The garden shop is an ever-changing mix of old and new. The owner sells works by local artists, test tube vases are shelved near tall, hand-blown vessels in shades of citrine and aqua and gently tinted capiz-shell strands hang in windows framed in reclaimed ornamental casings.
"It reminds me of a place you'd find in Austin," says manager Katie Stewart.
Green Mama's Organic Garden Center
When Dan Ross started gardening organically, his parents took note.
"Everything just grew so well. Flowers seemed to put on more blooms," recalls his mother, Cyndee Ross.
Cyndee and Doug Ross, a former corporate pilot, were so impressed that they bought Green Mama's Organic Garden Center in North Richland Hills when it went on the market four years ago. Their son and daughter also work at the garden center.
Green Mama's is known for its collection of uncommon plants, including Carolina buckthorn (Rhamnus caroliniana), Mexican plum, Eve's necklace (Sophora affinis) and other trees that do well in North Texas. The nursery also carries supplies for ponds and fountains, natural pet food and wild bird seed, including Green Mama's own "Ain't Gonna Sprout" label that prevents spilled seed from germinating.
Education on the region's plants and landscaping techniques is a big thrust at Green Mama's. Free classes, listed on the store's Web site, usually are held at 11 a.m. on Saturdays.
Archie's Gardenland
Seventy-four years ago, N.E. Archie, Sr. started a landscaping business in North Texas.
Mr. Archie loved to plant trees.
His grandson, Rick Archie, and great-grandson, Randall, still run Archie's Gardenland in Fort Worth, continuing the long-standing nursery and landscaping business from a low-slung, retro-style building the family bought in 1952.
Archie's has expanded its scope over the years. Its nursery carries a large selection of bedding and landscaping plants plus a greenhouse full of orchids, bromeliads and other exotic tropical plants.
Topiaries, including leafy giraffes, horses and monkeys, are part of the collection of garden gifts.
Weston Gardens in Bloom
The last time Randy and Sue Weston stocked vegetable starts, 24 years ago, they went unsold. "We had to throw them out.

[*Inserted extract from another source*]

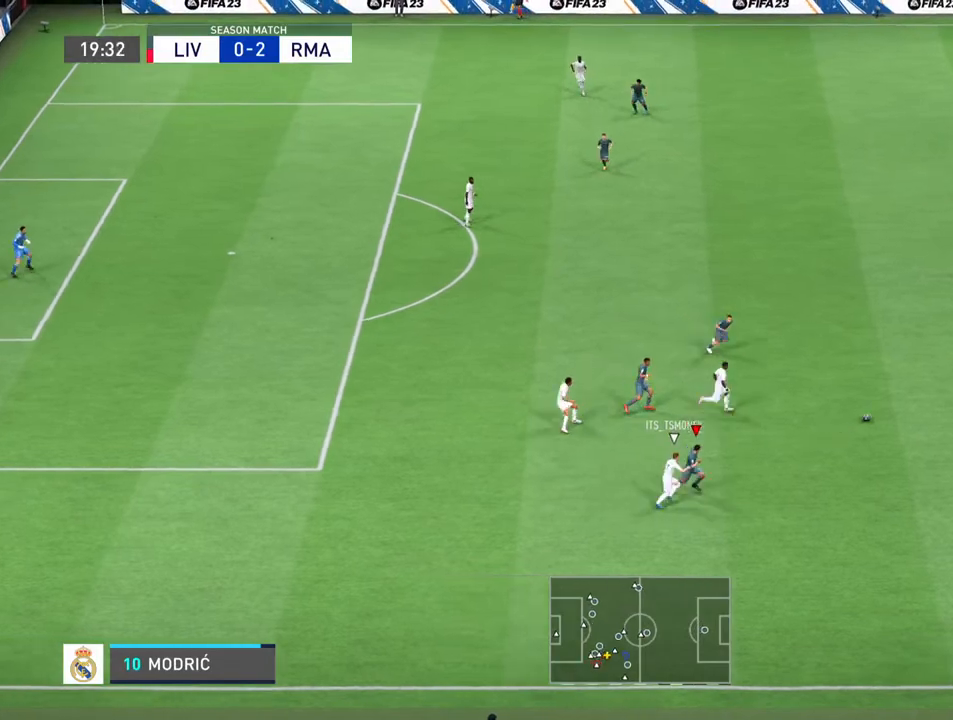
{"buttons": ["R2"], "left_stick": "right", "right_stick": "center", "events": []}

Finally we quit carrying vegetables," Mrs. Weston says.
This year the couple started raising organic vegetable transplants to sell, and customer response now is a vastly different story.
"More people tell us they care about the quality of their food," says Mrs. Weston. "They want to raise it themselves."

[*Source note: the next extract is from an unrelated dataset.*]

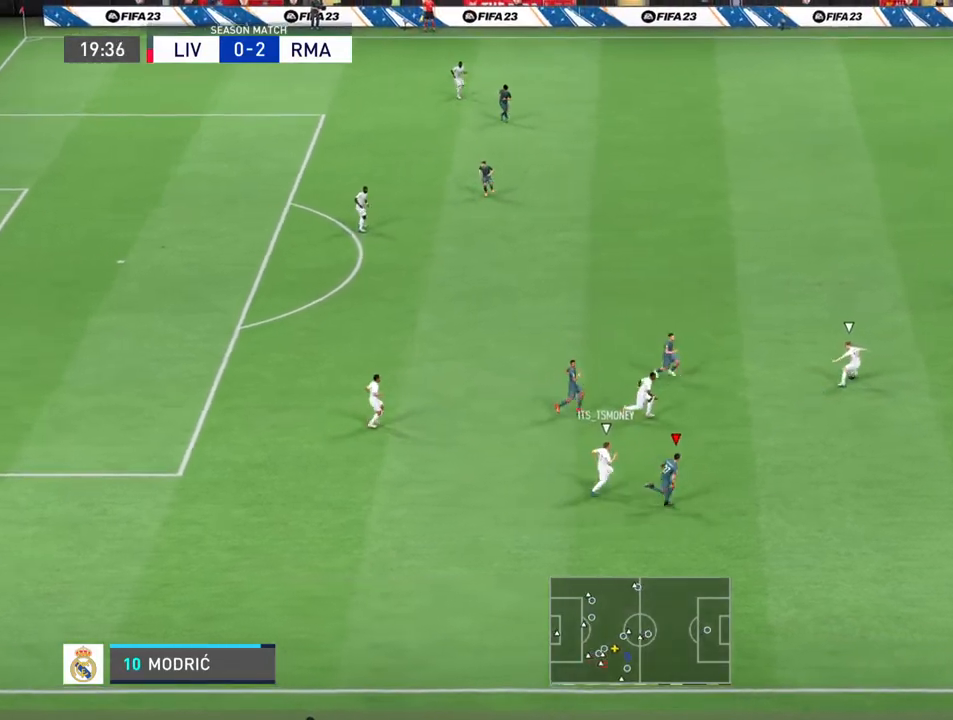
{"buttons": ["R2"], "left_stick": "right", "right_stick": "center", "events": [[33, "L1", "down"], [167, "L1", "up"]]}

The nursery also carries freeze cloth, a lightweight material that protects hardy cold-weather vegetables and ornamentals when a freeze is forecast.
Weston Gardens is known for its 4-acre setting that belonged to an abandoned estate. The couple restored the gardens and uses them as demonstration gardens. Its specialties are native and drought-tolerant plants, antique roses and ornamental grasses.